═══ Provided passage ═══

- Born: February 7, 1969 (age 57) Fredericton, New Brunswick, Canada
- Education: B.F.A, Ontario College of Art and Design M.F.A., Concordia University
- Known for: Installation, visual art
- Board member of: Aboriginal Curatorial Collective (Vice-President) Montreal Arts Council (Member)
- Children: 2
- Awards: Eiteljorg Contemporary Art Fellowship
- Website: www.hannahclaus.net

= Hannah Claus =

Indigenous Canadian visual artist

Hannah Claus (born February 7, 1969) is a multidisciplinary visual artist of English and Kanien'kehá:ka (Mohawk) ancestries and is a member of the Mohawks of the Bay of Quinte First Nation.

Claus' installations produce sensory environments that highlight time, place, and elements and her artwork explores the complexities of themes such as community, identity, modernization, and relationships.

═══ Record list ═══

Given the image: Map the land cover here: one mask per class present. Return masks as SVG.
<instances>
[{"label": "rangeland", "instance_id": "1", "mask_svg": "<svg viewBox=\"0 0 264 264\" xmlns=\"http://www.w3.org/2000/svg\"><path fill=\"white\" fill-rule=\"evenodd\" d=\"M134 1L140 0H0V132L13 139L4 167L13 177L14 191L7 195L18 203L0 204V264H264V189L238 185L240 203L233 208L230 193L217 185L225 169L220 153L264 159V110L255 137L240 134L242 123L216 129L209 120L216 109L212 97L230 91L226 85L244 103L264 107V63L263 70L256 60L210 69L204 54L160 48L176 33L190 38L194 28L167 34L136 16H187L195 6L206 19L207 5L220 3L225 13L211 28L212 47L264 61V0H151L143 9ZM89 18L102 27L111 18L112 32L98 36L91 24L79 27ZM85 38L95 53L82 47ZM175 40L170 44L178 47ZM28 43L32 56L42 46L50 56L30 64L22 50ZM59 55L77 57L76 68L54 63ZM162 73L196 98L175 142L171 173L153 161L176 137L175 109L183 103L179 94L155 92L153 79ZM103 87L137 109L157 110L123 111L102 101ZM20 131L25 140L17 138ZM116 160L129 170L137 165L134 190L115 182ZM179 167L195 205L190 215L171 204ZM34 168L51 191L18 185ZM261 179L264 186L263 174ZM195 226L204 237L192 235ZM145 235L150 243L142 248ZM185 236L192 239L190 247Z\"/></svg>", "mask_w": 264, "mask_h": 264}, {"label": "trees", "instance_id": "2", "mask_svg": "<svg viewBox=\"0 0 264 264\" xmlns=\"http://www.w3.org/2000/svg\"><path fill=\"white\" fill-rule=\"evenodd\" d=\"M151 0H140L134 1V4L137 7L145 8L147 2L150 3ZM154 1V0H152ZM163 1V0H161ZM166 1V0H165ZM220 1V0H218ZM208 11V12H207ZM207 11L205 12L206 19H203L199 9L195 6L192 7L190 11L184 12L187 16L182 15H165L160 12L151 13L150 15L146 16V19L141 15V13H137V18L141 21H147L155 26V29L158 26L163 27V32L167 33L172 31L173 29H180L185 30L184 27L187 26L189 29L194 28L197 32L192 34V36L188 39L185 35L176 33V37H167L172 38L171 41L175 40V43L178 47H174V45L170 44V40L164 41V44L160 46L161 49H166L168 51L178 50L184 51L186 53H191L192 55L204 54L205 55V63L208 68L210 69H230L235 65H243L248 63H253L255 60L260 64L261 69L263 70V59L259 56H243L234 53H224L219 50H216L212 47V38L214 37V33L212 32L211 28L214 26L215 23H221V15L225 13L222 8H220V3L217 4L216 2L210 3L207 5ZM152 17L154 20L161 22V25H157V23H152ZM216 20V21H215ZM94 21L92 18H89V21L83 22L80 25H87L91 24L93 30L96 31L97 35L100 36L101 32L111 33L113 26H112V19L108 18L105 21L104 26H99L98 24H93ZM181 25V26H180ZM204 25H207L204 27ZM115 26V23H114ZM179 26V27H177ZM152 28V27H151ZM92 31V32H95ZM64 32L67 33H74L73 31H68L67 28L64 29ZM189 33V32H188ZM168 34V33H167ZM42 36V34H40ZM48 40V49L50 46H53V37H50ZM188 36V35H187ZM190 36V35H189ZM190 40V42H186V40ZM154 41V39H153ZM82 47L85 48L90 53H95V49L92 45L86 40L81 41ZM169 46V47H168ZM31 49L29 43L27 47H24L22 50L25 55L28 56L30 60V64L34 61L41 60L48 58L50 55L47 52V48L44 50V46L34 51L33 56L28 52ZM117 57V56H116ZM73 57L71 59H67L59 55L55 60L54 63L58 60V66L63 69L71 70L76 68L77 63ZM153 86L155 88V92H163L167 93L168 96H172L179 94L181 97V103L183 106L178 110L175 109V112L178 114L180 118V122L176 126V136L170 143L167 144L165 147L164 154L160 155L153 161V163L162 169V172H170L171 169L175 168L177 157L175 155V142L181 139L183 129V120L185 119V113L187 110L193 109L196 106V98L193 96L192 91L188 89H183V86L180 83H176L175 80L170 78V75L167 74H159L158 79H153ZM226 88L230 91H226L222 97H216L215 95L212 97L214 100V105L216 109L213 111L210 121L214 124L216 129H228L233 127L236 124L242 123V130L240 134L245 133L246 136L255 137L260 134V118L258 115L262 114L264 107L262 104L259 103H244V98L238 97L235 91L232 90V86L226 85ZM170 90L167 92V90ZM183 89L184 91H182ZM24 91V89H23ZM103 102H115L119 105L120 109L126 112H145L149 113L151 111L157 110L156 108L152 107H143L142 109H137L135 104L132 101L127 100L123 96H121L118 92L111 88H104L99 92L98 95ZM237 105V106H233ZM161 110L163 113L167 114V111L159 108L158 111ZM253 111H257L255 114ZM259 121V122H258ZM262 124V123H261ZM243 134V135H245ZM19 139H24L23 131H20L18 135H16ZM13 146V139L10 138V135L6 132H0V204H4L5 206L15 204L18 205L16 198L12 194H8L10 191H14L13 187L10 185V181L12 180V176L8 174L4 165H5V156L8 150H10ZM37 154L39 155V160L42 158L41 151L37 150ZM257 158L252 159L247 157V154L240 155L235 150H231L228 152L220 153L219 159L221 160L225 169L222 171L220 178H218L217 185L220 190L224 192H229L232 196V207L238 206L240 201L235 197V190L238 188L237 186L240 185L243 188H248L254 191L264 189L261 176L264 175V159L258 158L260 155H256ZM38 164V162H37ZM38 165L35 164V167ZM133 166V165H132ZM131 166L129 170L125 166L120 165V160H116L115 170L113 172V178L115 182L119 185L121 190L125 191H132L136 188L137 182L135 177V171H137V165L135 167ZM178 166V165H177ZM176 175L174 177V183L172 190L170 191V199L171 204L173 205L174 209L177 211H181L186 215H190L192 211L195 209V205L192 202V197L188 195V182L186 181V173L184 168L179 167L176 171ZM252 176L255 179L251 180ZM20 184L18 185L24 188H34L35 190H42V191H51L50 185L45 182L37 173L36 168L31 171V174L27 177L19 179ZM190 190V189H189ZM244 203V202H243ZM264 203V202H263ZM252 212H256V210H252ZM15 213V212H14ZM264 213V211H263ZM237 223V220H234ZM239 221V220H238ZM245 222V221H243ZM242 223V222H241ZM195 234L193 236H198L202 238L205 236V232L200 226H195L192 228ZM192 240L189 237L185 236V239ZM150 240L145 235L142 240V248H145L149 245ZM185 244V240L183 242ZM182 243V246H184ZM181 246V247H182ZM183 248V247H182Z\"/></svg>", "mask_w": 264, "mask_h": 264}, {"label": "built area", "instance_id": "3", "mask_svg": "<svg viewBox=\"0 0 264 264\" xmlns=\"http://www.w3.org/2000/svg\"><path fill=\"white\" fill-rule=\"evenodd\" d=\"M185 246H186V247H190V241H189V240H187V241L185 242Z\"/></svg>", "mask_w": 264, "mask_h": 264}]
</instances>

═══
═══ Record list ═══

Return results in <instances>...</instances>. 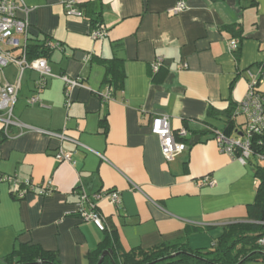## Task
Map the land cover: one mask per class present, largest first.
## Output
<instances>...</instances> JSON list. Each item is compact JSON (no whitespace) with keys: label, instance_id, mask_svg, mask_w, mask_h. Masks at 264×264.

═══
═══ Record list ═══

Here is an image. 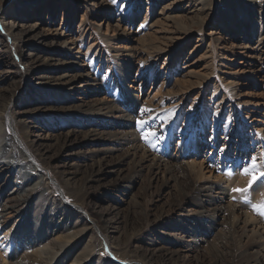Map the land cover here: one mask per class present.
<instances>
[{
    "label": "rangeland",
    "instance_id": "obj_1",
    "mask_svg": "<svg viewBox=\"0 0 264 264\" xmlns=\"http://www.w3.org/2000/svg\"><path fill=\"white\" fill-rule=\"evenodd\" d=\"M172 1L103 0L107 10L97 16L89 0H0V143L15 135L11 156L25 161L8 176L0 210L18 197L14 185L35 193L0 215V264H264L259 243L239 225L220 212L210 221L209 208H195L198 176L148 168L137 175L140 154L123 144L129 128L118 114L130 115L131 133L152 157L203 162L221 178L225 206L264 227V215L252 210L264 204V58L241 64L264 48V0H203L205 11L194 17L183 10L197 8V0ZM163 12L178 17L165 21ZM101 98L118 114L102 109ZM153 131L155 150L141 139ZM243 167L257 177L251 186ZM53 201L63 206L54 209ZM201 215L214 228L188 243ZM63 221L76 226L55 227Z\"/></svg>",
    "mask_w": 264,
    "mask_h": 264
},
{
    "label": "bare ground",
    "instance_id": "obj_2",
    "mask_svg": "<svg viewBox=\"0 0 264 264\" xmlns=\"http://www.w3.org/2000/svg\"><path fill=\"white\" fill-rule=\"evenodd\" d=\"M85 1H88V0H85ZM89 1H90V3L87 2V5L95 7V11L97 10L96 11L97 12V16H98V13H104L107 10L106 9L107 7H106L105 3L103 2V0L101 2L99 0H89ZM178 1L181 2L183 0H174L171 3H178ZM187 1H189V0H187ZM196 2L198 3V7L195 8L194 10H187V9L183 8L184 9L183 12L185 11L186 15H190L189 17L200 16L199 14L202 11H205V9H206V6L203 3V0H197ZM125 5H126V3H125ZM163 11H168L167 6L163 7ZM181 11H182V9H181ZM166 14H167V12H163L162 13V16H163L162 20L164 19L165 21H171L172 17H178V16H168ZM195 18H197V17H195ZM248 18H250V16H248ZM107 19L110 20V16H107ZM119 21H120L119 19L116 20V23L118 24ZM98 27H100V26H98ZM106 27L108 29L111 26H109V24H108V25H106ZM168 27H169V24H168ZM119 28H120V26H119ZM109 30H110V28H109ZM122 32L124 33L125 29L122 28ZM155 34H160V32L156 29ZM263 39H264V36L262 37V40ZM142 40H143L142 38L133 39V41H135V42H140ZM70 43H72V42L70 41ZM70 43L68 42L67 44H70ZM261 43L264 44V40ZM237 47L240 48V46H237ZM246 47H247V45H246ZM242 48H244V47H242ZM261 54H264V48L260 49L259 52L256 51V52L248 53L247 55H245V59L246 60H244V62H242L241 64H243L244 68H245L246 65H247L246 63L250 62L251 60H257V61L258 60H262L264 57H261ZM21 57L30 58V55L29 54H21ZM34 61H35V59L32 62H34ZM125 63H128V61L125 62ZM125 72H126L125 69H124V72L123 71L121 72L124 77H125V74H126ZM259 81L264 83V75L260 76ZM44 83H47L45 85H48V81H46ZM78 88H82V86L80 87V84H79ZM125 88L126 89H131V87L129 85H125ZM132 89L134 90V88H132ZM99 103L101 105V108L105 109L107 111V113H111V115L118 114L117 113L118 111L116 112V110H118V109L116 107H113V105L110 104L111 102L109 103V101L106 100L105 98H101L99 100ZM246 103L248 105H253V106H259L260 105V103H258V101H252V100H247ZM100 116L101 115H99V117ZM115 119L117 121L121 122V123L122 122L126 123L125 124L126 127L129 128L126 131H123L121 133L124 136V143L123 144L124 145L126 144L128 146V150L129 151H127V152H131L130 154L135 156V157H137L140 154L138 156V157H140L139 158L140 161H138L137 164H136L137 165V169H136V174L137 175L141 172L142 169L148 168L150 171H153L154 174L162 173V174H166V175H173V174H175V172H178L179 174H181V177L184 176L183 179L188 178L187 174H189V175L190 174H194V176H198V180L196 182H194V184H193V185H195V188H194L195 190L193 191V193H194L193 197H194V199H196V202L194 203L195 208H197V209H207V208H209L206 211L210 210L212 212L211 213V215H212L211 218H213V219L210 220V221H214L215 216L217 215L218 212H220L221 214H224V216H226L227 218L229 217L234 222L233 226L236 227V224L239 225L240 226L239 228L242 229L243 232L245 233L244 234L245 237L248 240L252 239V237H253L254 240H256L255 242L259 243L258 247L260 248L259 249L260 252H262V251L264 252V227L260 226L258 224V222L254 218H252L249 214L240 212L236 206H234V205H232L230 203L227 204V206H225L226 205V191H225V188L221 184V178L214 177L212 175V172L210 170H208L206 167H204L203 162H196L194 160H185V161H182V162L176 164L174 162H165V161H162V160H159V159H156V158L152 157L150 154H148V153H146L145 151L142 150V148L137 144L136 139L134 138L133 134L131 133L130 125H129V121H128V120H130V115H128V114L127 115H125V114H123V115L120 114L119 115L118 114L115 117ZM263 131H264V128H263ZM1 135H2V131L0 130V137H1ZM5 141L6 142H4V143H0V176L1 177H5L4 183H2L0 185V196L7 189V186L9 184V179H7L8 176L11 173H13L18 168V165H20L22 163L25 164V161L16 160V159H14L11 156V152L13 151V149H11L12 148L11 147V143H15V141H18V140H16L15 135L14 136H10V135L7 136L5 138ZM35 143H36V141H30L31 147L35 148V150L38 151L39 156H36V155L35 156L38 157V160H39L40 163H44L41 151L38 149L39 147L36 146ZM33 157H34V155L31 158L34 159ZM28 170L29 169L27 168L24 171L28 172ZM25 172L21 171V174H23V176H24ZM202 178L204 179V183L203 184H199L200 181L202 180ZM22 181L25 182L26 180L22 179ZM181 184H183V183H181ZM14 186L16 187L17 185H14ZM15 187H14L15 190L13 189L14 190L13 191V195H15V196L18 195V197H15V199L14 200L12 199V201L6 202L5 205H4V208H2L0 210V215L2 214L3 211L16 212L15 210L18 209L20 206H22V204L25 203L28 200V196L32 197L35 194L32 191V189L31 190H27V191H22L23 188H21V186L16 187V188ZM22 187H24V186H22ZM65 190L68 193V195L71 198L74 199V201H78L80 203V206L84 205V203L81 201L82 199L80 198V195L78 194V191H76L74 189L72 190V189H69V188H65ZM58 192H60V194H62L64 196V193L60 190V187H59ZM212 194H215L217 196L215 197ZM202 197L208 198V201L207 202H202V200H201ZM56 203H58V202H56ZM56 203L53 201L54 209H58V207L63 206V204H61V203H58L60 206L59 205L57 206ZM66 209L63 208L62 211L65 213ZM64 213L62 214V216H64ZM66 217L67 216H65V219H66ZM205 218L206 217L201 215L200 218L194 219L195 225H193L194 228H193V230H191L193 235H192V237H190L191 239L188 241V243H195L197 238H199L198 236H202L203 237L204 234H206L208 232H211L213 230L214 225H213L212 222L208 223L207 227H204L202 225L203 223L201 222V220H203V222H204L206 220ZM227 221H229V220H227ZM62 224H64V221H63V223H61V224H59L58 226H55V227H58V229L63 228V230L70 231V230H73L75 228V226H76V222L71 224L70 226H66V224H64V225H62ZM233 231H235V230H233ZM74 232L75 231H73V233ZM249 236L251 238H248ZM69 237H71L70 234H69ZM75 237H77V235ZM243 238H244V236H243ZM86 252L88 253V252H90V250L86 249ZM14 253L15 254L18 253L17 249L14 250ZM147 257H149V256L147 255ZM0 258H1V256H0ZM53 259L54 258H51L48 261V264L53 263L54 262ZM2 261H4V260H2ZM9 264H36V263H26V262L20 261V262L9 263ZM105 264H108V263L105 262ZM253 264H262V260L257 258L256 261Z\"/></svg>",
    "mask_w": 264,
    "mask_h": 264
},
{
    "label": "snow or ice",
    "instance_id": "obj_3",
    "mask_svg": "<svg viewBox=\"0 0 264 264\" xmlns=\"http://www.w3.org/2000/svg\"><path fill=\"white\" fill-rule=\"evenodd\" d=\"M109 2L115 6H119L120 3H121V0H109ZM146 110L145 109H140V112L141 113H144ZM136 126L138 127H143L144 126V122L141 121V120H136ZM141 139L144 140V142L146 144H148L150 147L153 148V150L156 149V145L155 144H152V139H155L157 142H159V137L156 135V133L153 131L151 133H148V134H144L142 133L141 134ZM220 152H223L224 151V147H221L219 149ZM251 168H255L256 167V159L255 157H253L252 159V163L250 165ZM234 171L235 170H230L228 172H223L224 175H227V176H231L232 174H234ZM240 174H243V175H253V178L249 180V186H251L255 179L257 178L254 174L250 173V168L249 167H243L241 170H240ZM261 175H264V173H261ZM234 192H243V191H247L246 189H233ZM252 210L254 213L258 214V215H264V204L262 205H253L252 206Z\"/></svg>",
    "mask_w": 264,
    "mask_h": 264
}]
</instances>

═══

> _Given request 1_: According to the Hannah Claus text, which school granted her M.F.A.?
> _Given request 2_: Put this sentence from the Hannah Claus text into Spanish: "Claus' installations produce sensory environments that highlight time, place, and elements and her artwork explores the complexities of themes such as community, identity, modernization, and relationships."
Answer from the Hannah Claus text alone.

> _Full answer 1_: Concordia University

> _Full answer 2_: Las instalaciones de Claus producen entornos sensoriales que resaltan el tiempo, el lugar y los elementos, y su obra explora las complejidades de temas como la comunidad, la identidad, la modernización y las relaciones.